Macfarlane set for second 2019 acquisition after 'solid' H1
Thursday, August 22, 2019
Macfarlane Group has seen a slight rise in sales for H1 2019 despite difficult conditions in certain sectors, and has eyes on another acquisition for the second half of the year.
Turnover increased year-on-year from £102m to £107.5m for the Glasgow-headquartered packaging giant, reporting an increase of 5.4% in its results released today (22 August). The increase has been attributed to growing sales in its packaging distribution business to £93m and its labels manufacturing wing, which is 21% higher year-on-year.
However, sales fell by 1.5% in the company’s packaging design and manufacture department, due to weaker demand from sectors such as automotive and high-street retail largely attributed to Brexit uncertainty.
Chief executive Peter Atkinson said: “There are some particular sectors in the UK market that have had softer demand for the first half of this year and we have been impacted because we have exposure to them, but as we are spread across of range of sectors we have been able to compensate.
“In terms of labels, we have got growth in resealable labels due to new contract wins and extensions to existing ones as resealable labels are beneficial to the environment by reducing food waste.”
Total turnover for packaging design and manufacture, and labels as a single manufacturing entity rose from circa £15m to £17.4m year-on-year.
Macfarlane continued its acquisition streak in the first half of the year with the acquisition of Aylesbury protective packaging distributer Ecopac, adding £6m turnover to the group.

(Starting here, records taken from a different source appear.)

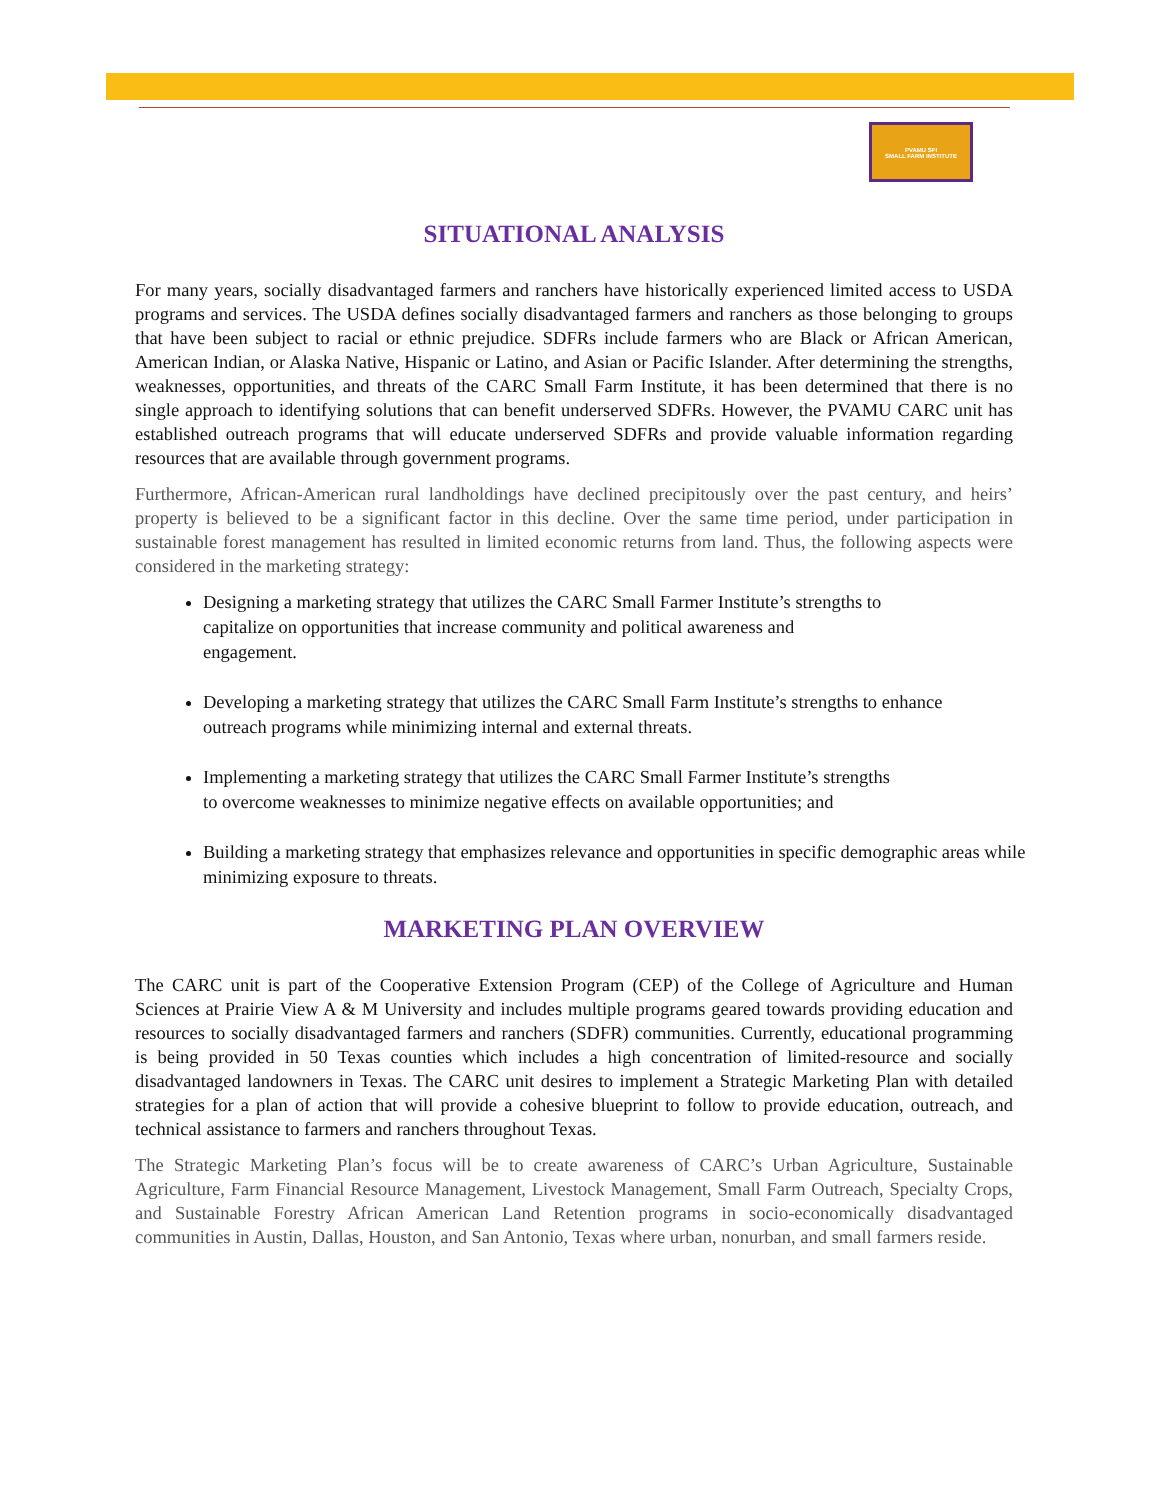PVAMU SFI
SMALL FARM INSTITUTE
SITUATIONAL ANALYSIS
For many years, socially disadvantaged farmers and ranchers have historically experienced limited access to USDA programs and services. The USDA defines socially disadvantaged farmers and ranchers as those belonging to groups that have been subject to racial or ethnic prejudice. SDFRs include farmers who are Black or African American, American Indian, or Alaska Native, Hispanic or Latino, and Asian or Pacific Islander. After determining the strengths, weaknesses, opportunities, and threats of the CARC Small Farm Institute, it has been determined that there is no single approach to identifying solutions that can benefit underserved SDFRs. However, the PVAMU CARC unit has established outreach programs that will educate underserved SDFRs and provide valuable information regarding resources that are available through government programs.
Furthermore, African-American rural landholdings have declined precipitously over the past century, and heirs’ property is believed to be a significant factor in this decline. Over the same time period, under participation in sustainable forest management has resulted in limited economic returns from land. Thus, the following aspects were considered in the marketing strategy:
Designing a marketing strategy that utilizes the CARC Small Farmer Institute’s strengths to capitalize on opportunities that increase community and political awareness and engagement.
Developing a marketing strategy that utilizes the CARC Small Farm Institute’s strengths to enhance outreach programs while minimizing internal and external threats.
Implementing a marketing strategy that utilizes the CARC Small Farmer Institute’s strengths to overcome weaknesses to minimize negative effects on available opportunities; and
Building a marketing strategy that emphasizes relevance and opportunities in specific demographic areas while minimizing exposure to threats.
MARKETING PLAN OVERVIEW
The CARC unit is part of the Cooperative Extension Program (CEP) of the College of Agriculture and Human Sciences at Prairie View A & M University and includes multiple programs geared towards providing education and resources to socially disadvantaged farmers and ranchers (SDFR) communities. Currently, educational programming is being provided in 50 Texas counties which includes a high concentration of limited-resource and socially disadvantaged landowners in Texas. The CARC unit desires to implement a Strategic Marketing Plan with detailed strategies for a plan of action that will provide a cohesive blueprint to follow to provide education, outreach, and technical assistance to farmers and ranchers throughout Texas.
The Strategic Marketing Plan’s focus will be to create awareness of CARC’s Urban Agriculture, Sustainable Agriculture, Farm Financial Resource Management, Livestock Management, Small Farm Outreach, Specialty Crops, and Sustainable Forestry African American Land Retention programs in socio-economically disadvantaged communities in Austin, Dallas, Houston, and San Antonio, Texas where urban, nonurban, and small farmers reside.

The firm’s integration is “progressive extremely well”, according to Atkinson.
Looking ahead, finance director John Love said the group was working towards a second acquisition for the year in H2 in order to keep up a consistent run.
He said: “We have got an established pipeline of potential acquisitions and we would like to do another in the second half of the year.
“Over the past few years, and hopefully over the next few, we would like to keep up a rate of a couple a year and, based on our pipeline, this is not unrealistic.”
According to Atkinson, Macfarlane is 8% ahead of last year and optimistic about the second half of 2019. However, the prospect of a no-deal Brexit hangs over the country and the group has been putting measures in place to make sure it is ready for the eventuality.
Of its 1,000 employees across 36 UK sites, Macfarlane employs 30 European nationals that it working with to prepare for any problems. It is also working on its own strategic stockholding for clients and that of its EU-based suppliers and doubled the capacity of its South West distribution facilities to do so.
In a bid to save on costs, the group is also looking to consolidate its property footprint. It is set to close its Enfield site in September while transferring South East operations to new premises in Harlow, while transferring other work elsewhere.
Love said the next step would be a focus on consolidating in the East Midlands, where it runs a number of sites, in late 2020.
Atkinson concluded: “Our plan for the rest of the year is a continuation of what we have already been doing with acquisition plans and organic growth.
“There will be no dramatic shifts to our strategy. We have a good team in place and a good track record based on sound strategy and we will continue to execute that.”